### Extrait choisi:
——

Souvent une grosse mangouste émergeait des épais fourrés, son museau rouge haut levé et ses yeux vifs attentifs au moindre mouvement. Le premier jour, elle sembla très ennuyée de voir quelqu'un assis sous l'arbre, mais elle s'habitua vite à la présence humaine. Elle traversait tout le jardin sans se presser, sa longue queue aplatie sur le sol. Elle longeait parfois les côtés de la pelouse, près des fourrés, et elle était alors beaucoup plus attentive, humant et reniflant sans cesse. Un jour toute la famille apparut, la grosse mangouste en tête, suivie par son épouse un peu plus petite et derrière elle, deux petits, tous les uns derrière les autres. Les petits s'arrêtèrent deux ou trois fois pour jouer, mais lorsque la mère, sentant qu'ils n'étaient plus derrière elle, tourna brusquement la tête, ils s'empressèrent de reprendre leur place.
Au clair de lune, le jardin était un lieu enchanté, les arbres immobiles et silencieux projetant de longues ombres noires sur la pelouse et les fourrés tranquilles. Après longtemps de remue-ménage et de caquetage, les oiseaux s'endormaient enfin dans le feuillage sombre. Il n'y avait plus personne sur la route, mais de temps à autre, on pouvait entendre au loin une chanson, ou quelqu'un qui jouait de la flûte en retournant au village. A cette exception près, le jardin était très silencieux, rempli de doux murmures. Pas une feuille ne bougeait, et les arbres se découpaient sur le ciel argenté et brumeux.
Il n'entre pas d'imagination dans la méditation. On doit même la mettre à l'écart car l'esprit où pénètre l'imagination ne peut que susciter l'illusion. L'esprit doit être clair, et immobile, et seule la lumière de cette clarté peut révéler l'intemporel.
C'était un très vieil homme à la barbe blanche, et la robe safran du sannyasi recouvrait à peine son corps maigre. Son discours et ses manières étaient empreints de douceur, mais ses yeux étaient remplis de douleur - la douleur de la quête vaine. A l'âge de quinze ans, il avait quitté sa famille et renoncé aux choses de ce monde et il avait parcouru l'Inde pendant de longues années, visitant des ashrams, étudiant, méditant, éternellement en quête. Il avait vécu quelques temps dans l'ashram de ce chef spirituel et politique qui avait tant fait pour la liberté de l'Inde, et était également resté un certain temps dans un autre ashram du sud du pays, réputé pour la beauté de ses chants. Et là, avec un saint qui vivait dans le silence et bien d'autres moines, il avait lui aussi cherché en silence. Il avait vécu dans d'autres ashrams, à l'ouest et à l'est, cherchant, interrogeant, discutant. Dans le nord du pays, il avait connu les neiges et les cavernes glacées, et il avait médité près des eaux chantantes du fleuve sacré. Partageant la vie d'ascètes, il avait souffert physiquement, et avait fait de longs pèlerinages aux temples sacrés. Il connaissait fort bien le sanscrit, et chanter lors de ses pérégrination l'avait rendu heureux.

——

### Lignes fournies:
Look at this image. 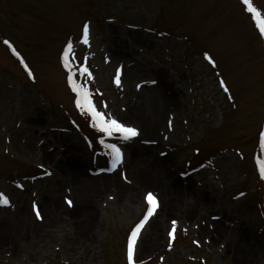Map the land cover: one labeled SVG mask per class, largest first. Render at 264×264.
<instances>
[{
    "label": "rangeland",
    "instance_id": "obj_1",
    "mask_svg": "<svg viewBox=\"0 0 264 264\" xmlns=\"http://www.w3.org/2000/svg\"><path fill=\"white\" fill-rule=\"evenodd\" d=\"M69 41L97 110L138 129L108 141L115 168L76 107ZM261 131L264 37L243 0H0V264H127L147 193L136 264H264ZM164 182L170 210L148 187Z\"/></svg>",
    "mask_w": 264,
    "mask_h": 264
},
{
    "label": "snow or ice",
    "instance_id": "obj_2",
    "mask_svg": "<svg viewBox=\"0 0 264 264\" xmlns=\"http://www.w3.org/2000/svg\"><path fill=\"white\" fill-rule=\"evenodd\" d=\"M243 3L247 6V11L251 13L252 19L259 31V34L264 37V16L261 15L260 11H258L253 5L249 2V0H243ZM88 36H89V27L87 24L83 26V34H82V43L88 44ZM5 44L12 48L7 40L4 41ZM13 54L19 57V53L16 52L14 48H12ZM74 59L72 56V43L71 41L65 46V50L62 55V63L64 67L68 70V83L72 89V91L76 94L75 104L77 109L81 110V114H87L90 117V123L93 128H95L101 135L99 136L97 143L102 150L106 151V154L111 158L112 167L115 168L122 160V152L121 147L118 146L117 143H109L108 141L112 138H115L118 141H128L138 135V129L134 126H128L123 122H120L118 119L112 118L105 113L98 111L95 105L91 101V93L88 91L87 87L84 85H78L74 79V72L72 69L71 60ZM205 59L209 61V63L214 64V60L205 53ZM22 64L24 63L23 59L20 61ZM25 70L28 71L29 77H32V72L28 69V66L25 64ZM77 72L79 75H87L91 77V72H89L86 65H81ZM119 74L120 69H117V77L115 82L119 85ZM155 83V81H153ZM221 86H224V82L221 81ZM139 87V85H138ZM225 91L228 89L225 87ZM169 127H171V122H169ZM154 143V142H153ZM259 147L262 151H264V131H261L259 138ZM164 155V153H161ZM257 166L259 170V174L261 179H264V159H257ZM48 174V173H46ZM19 188H23L22 184L17 185ZM148 208L144 218L136 224L132 232L130 233V237L127 243V264H136L134 260V249L135 244L140 233L141 228L145 221L153 214L154 209L157 207V200L155 199L152 193L146 194ZM65 202L71 207L72 200L65 197ZM10 199L6 196L5 193L0 192V206H10ZM33 211L36 215L37 219H42L40 211L33 202ZM172 231L169 232V236H173V232L175 230L176 221L172 222ZM171 247V243L169 244Z\"/></svg>",
    "mask_w": 264,
    "mask_h": 264
},
{
    "label": "bare ground",
    "instance_id": "obj_3",
    "mask_svg": "<svg viewBox=\"0 0 264 264\" xmlns=\"http://www.w3.org/2000/svg\"><path fill=\"white\" fill-rule=\"evenodd\" d=\"M172 101H171V99H169V103H171ZM172 105V104H171ZM138 120V119H137ZM142 125H143V128L144 127H146V126H144V122L142 121V120H138ZM159 121H160V118L158 119V123H159ZM157 123V124H158ZM156 124V125H157ZM169 185V184H168ZM171 185V184H170ZM149 188H151V189H153V190H159L160 191V187L161 188H163L161 191H162V193L165 195V194H167L166 196H167V198H168V200H167V202H166V210H170L171 209V207H173L174 205L173 204H171L172 202H173V200H174V198H175V196H173V194H172V191L171 192H169L168 190H167V183H163L162 185H150V186H148ZM171 189V188H170ZM158 193V192H157ZM182 194H183V196L185 195V191H182ZM124 195H126V194H124ZM126 199H127V201H128V204H129V206H131L132 205V207L134 206V203L135 202H137L138 201V199L136 198V197H131V198H129L128 196L126 197ZM141 206V205H140ZM135 207V206H134ZM133 207V208H134ZM134 210V209H133ZM261 259H263V258H261V257H259V256H257V255H255V256H251V258L249 259V262L247 263V264H262V260Z\"/></svg>",
    "mask_w": 264,
    "mask_h": 264
}]
</instances>
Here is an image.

——

### Consigne:
Reproduisez fidèlement le passage de l'extrait qui va de « Au clair de » jusqu'à « argenté et brumeux. » inclus. Les lignes fournies n'ont aucun lien avec l'extrait.

### Réponse rédigée:
Au clair de lune, le jardin était un lieu enchanté, les arbres immobiles et silencieux projetant de longues ombres noires sur la pelouse et les fourrés tranquilles. Après longtemps de remue-ménage et de caquetage, les oiseaux s'endormaient enfin dans le feuillage sombre. Il n'y avait plus personne sur la route, mais de temps à autre, on pouvait entendre au loin une chanson, ou quelqu'un qui jouait de la flûte en retournant au village. A cette exception près, le jardin était très silencieux, rempli de doux murmures. Pas une feuille ne bougeait, et les arbres se découpaient sur le ciel argenté et brumeux.